The required answer is every line of the data containing the word "right".

- Source material
····················

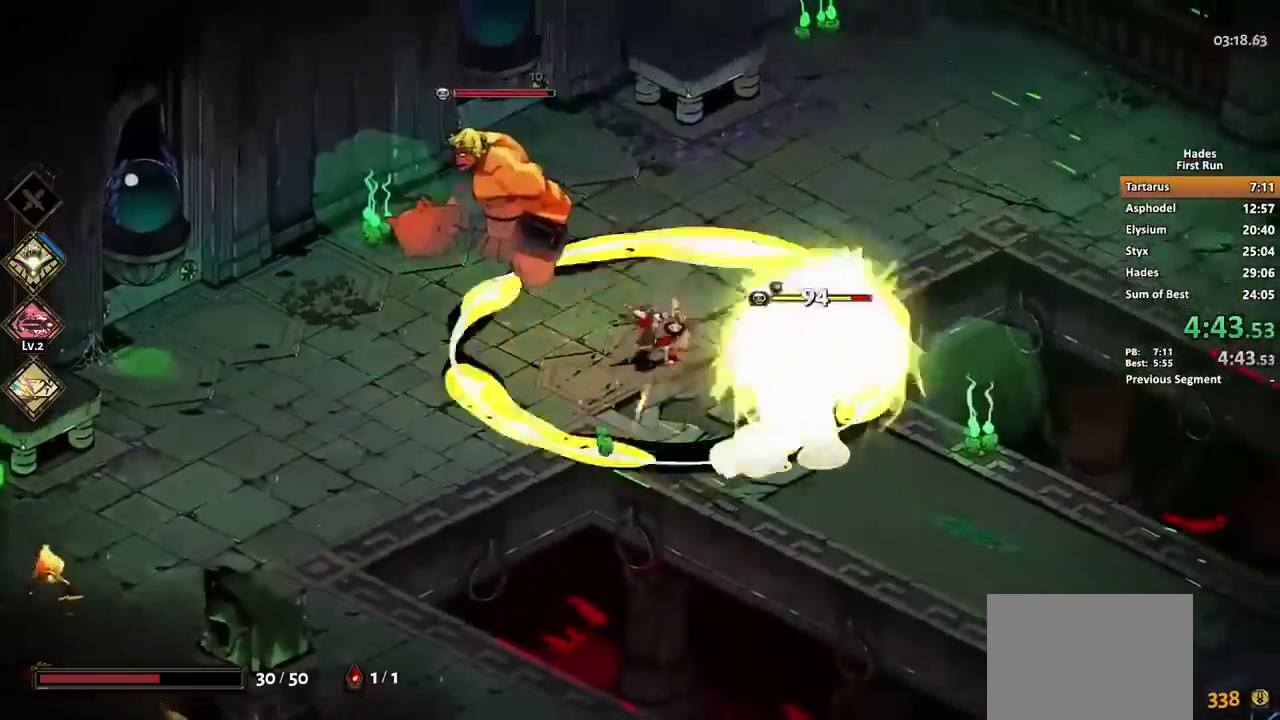
{"dt_ms": 520, "buttons": ["Y"], "left_stick": "down", "events": [[80, "A", "down"], [80, "X", "down"], [240, "X", "up"], [320, "X", "down"], [400, "A", "up"], [400, "X", "up"], [400, "left_stick", "down-left"], [520, "Y", "down"], [520, "left_stick", "down"]]}
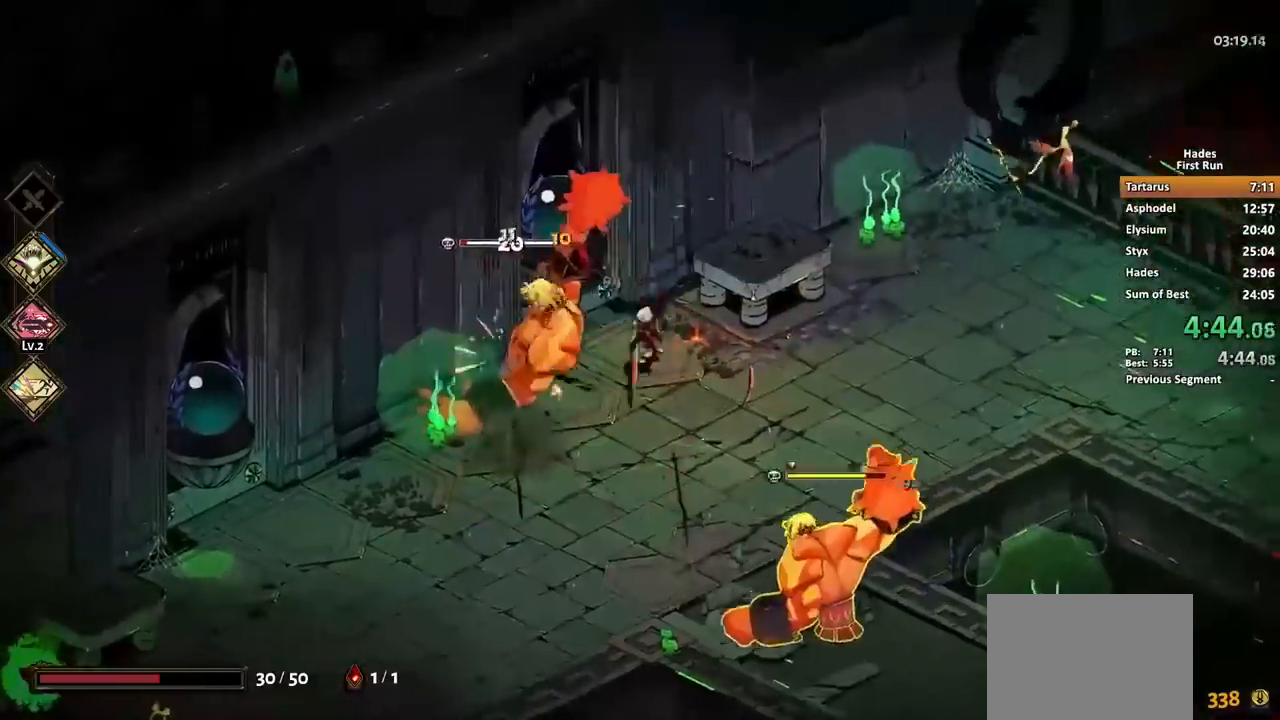
{"dt_ms": 480, "buttons": [], "left_stick": "down-right", "events": [[80, "Y", "up"], [120, "Y", "down"], [240, "Y", "up"], [360, "left_stick", "down-right"]]}
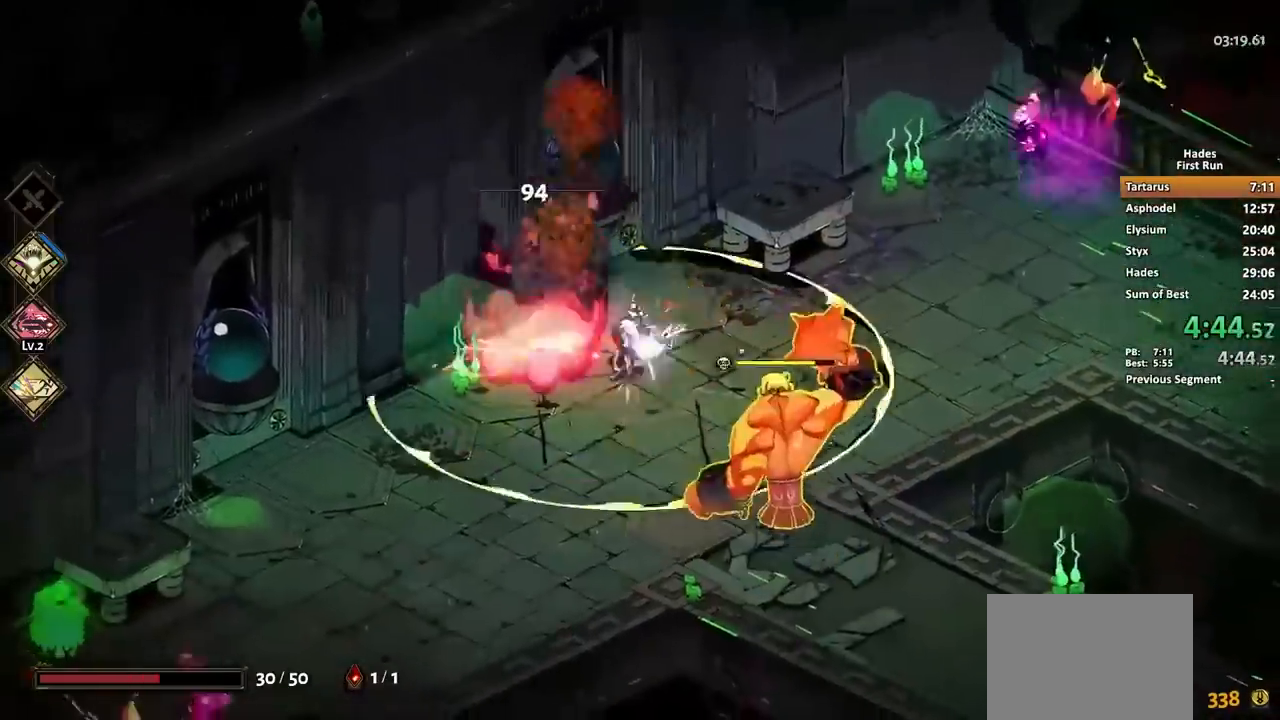
{"dt_ms": 520, "buttons": [], "left_stick": "right", "events": [[40, "A", "down"], [40, "left_stick", "right"], [160, "A", "up"]]}
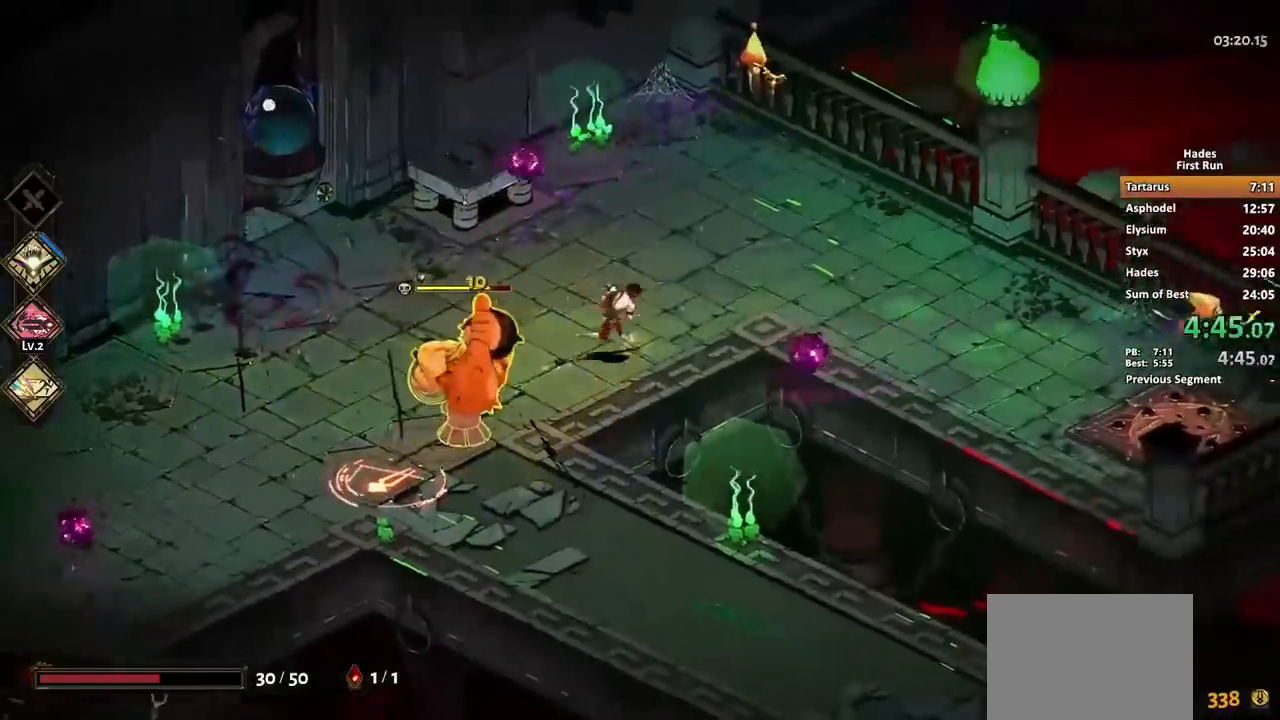
{"dt_ms": 480, "buttons": ["Y"], "left_stick": "down-right", "events": [[80, "left_stick", "up-right"], [160, "A", "down"], [200, "X", "down"], [240, "A", "up"], [320, "X", "up"], [320, "left_stick", "down-right"], [360, "Y", "down"], [440, "Y", "up"], [480, "Y", "down"]]}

····················

- Exercise result
{"dt_ms": 480, "buttons": [], "left_stick": "down-right", "events": [[80, "Y", "up"], [120, "Y", "down"], [240, "Y", "up"], [360, "left_stick", "down-right"]]}
{"dt_ms": 520, "buttons": [], "left_stick": "right", "events": [[40, "A", "down"], [40, "left_stick", "right"], [160, "A", "up"]]}
{"dt_ms": 480, "buttons": ["Y"], "left_stick": "down-right", "events": [[80, "left_stick", "up-right"], [160, "A", "down"], [200, "X", "down"], [240, "A", "up"], [320, "X", "up"], [320, "left_stick", "down-right"], [360, "Y", "down"], [440, "Y", "up"], [480, "Y", "down"]]}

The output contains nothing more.